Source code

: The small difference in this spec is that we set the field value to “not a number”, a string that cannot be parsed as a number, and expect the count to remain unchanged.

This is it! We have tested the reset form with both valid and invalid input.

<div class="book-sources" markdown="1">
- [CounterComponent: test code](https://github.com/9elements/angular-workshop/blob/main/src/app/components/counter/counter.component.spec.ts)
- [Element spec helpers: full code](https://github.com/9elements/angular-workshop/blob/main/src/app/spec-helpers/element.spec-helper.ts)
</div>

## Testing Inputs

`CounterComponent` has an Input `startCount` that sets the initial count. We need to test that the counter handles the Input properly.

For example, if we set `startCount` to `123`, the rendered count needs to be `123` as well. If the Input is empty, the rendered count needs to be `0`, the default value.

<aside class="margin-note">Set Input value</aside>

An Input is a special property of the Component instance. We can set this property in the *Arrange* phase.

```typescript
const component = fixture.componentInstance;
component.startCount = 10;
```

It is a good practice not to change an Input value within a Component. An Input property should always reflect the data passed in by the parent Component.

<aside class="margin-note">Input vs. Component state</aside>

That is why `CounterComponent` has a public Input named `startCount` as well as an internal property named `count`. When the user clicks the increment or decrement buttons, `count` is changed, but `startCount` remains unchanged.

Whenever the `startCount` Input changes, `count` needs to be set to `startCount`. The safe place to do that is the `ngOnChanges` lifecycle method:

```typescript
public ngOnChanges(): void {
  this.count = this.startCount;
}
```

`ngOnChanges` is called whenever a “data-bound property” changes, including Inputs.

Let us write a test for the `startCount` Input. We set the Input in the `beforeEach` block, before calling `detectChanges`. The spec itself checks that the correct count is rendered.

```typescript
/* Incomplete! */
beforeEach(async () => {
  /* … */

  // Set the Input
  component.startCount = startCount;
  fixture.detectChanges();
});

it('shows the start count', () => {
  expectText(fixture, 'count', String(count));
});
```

## Your goal:
Nothing beyond the lines from the start of the entries through the line with "- [CounterComponent: test" should appear. Repeat those lines exactly, both ends included.

## Task solution:
Source code

: The small difference in this spec is that we set the field value to “not a number”, a string that cannot be parsed as a number, and expect the count to remain unchanged.

This is it! We have tested the reset form with both valid and invalid input.

<div class="book-sources" markdown="1">
- [CounterComponent: test code](https://github.com/9elements/angular-workshop/blob/main/src/app/components/counter/counter.component.spec.ts)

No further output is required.